3. Not eating enough vegetables
It's important to not only think about foods to avoid but also what foods to eat in abundance. Vegetables are powerful plant foods that have all of the vitamins and minerals our bodies crave. They are nutritious, low in calories (so you can eat a bunch) and they also have a ton of fiber, which can help tame your hunger and keep you full. Here's a tip for success, try eating vegetables at all meals of the day - breakfast, lunch, and dinner!
4. Underestimating the impact of seemingly harmless habits
We typically overestimate what we do that positively impacts us (how often are you really getting outside for a walk?) and underestimate what we do that negatively impacts us. In other words, we want to believe that the little, unhealthy things don't matter as much. But they do. The little things add up and have a bigger impact on us than we want to accept. A little bit here, a little bit there. No big deal, right?
I hear this all too often. "It's just a couple small pieces of chocolate after dinner at night." Or some version of that. If there is any speculation or wonder about something that you are doing that could be preventing you from losing weight, I'd try cutting it out cold turkey for two weeks and see what happens.
5. Eating small frequent meals throughout the day
Contrary to what you've probably read in other articles or heard from Susie at the gym, I'd encourage you to refrain from eating every 2 hours to "keep your metabolism going". The reason being is that it's just not necessary for weight loss and research shows your body is a better functioning machine when you are not pumping it with food all day long.

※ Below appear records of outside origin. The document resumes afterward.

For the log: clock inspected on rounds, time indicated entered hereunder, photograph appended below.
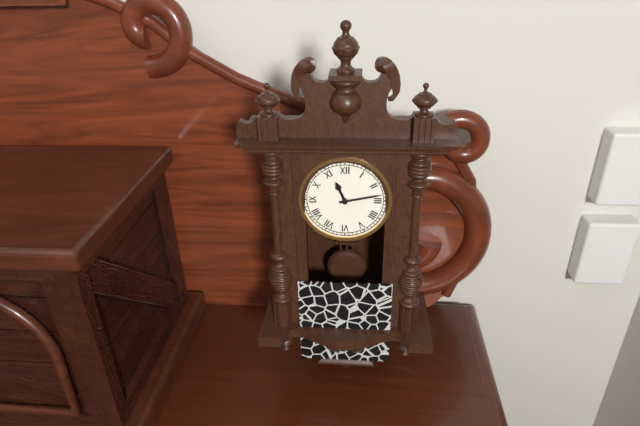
11:13
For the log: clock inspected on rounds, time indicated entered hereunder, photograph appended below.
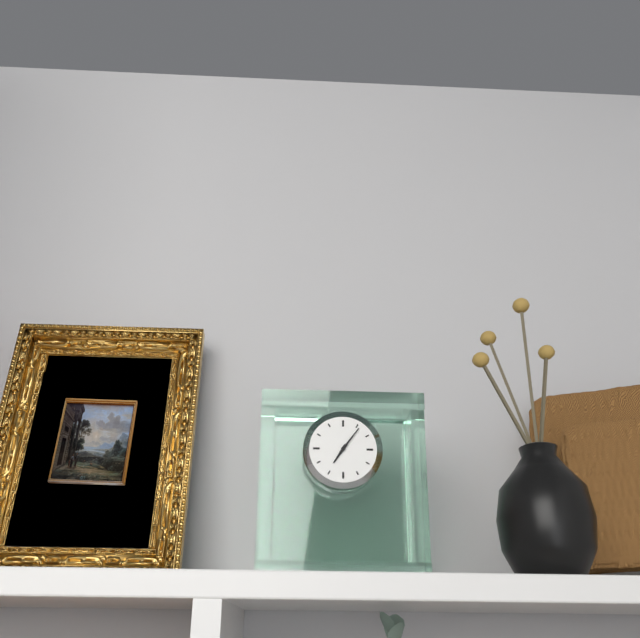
7:06
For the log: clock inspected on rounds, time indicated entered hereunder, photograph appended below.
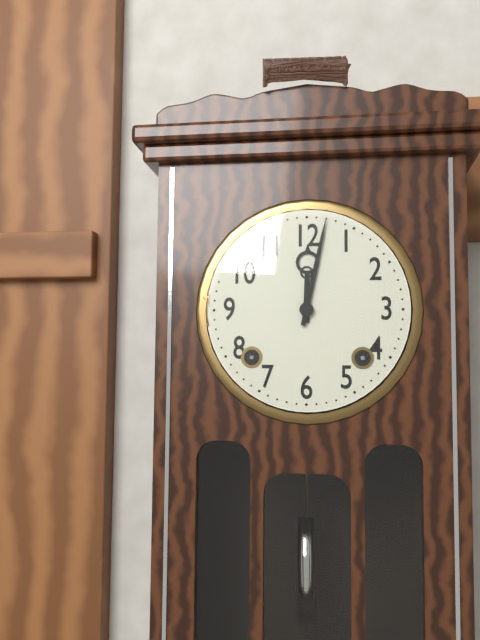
12:02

Eat bigger meals, less often. Eat and stop eating. Don't eat between meals, and avoid being a "snacker". Without getting too science-y, your hormones, your metabolism, and your appetite will all be better because of it.
6. Not eating enough the first half of the day (breakfast and lunch)

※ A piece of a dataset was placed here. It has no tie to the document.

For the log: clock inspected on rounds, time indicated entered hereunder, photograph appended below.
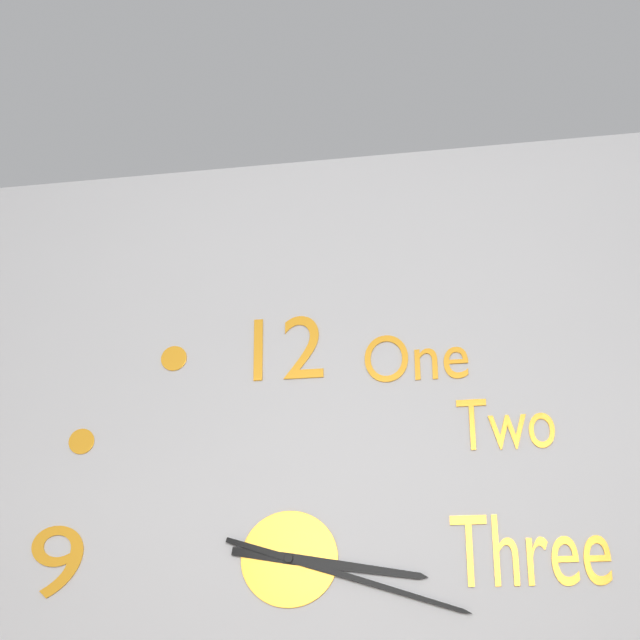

What you do the first half of the day will set you up for success the second half of the day. When you go all day without eating, making the right choices pre, during and post dinner gets very tricky. I find that night time eaters are most likely to skip breakfast, lunch, or both. The best thing you can do is make sure you eat enough during the day so that you don't come home ravenous and fall to erratic eating behavior. Going too long without food can affect not only your physical but mental well being too.
7. Uncontrolled cheat days
Calories from processed foods have the potential to add up very quickly. If you are eating healthy portion controlled meals during the week and allowing yourself some wiggle room on the weekend, I'd give some thought to just how much wiggle you are allowing.

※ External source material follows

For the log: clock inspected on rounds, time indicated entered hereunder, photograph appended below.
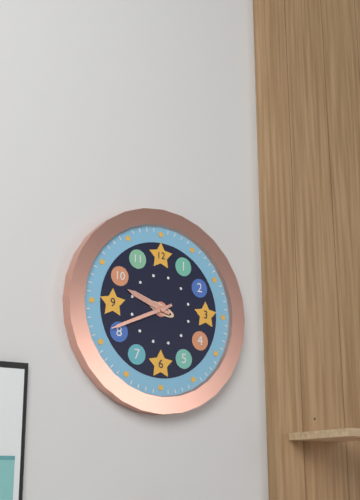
9:41
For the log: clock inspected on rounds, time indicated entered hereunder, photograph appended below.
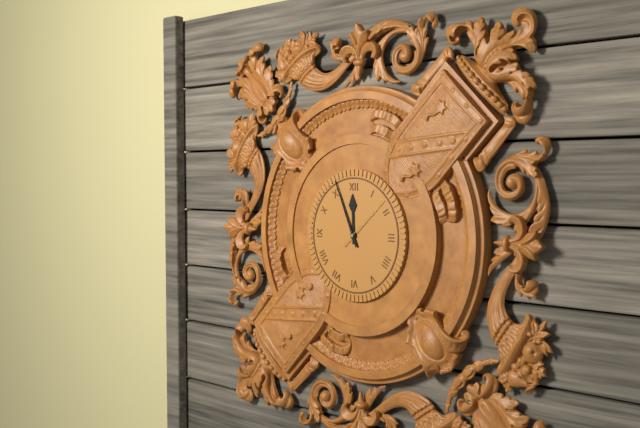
11:56:08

My clients implement a healthy eating regimen during the week, in a moderate deficit of calories (so that they are not starving themselves) and lose around 1.5-2 pounds each week. With that said, If on the weekend they take in an additional 2,000 or more calories each day through processed junk, this will easily prevent a total loss for the week. If the scale isn't budging the way you'd like, consider turning your cheat day into a cheat meal (I sometimes like to call it a treat meal or flexible meal). Portions matter and over-indulgence can prevent weight loss under any circumstance.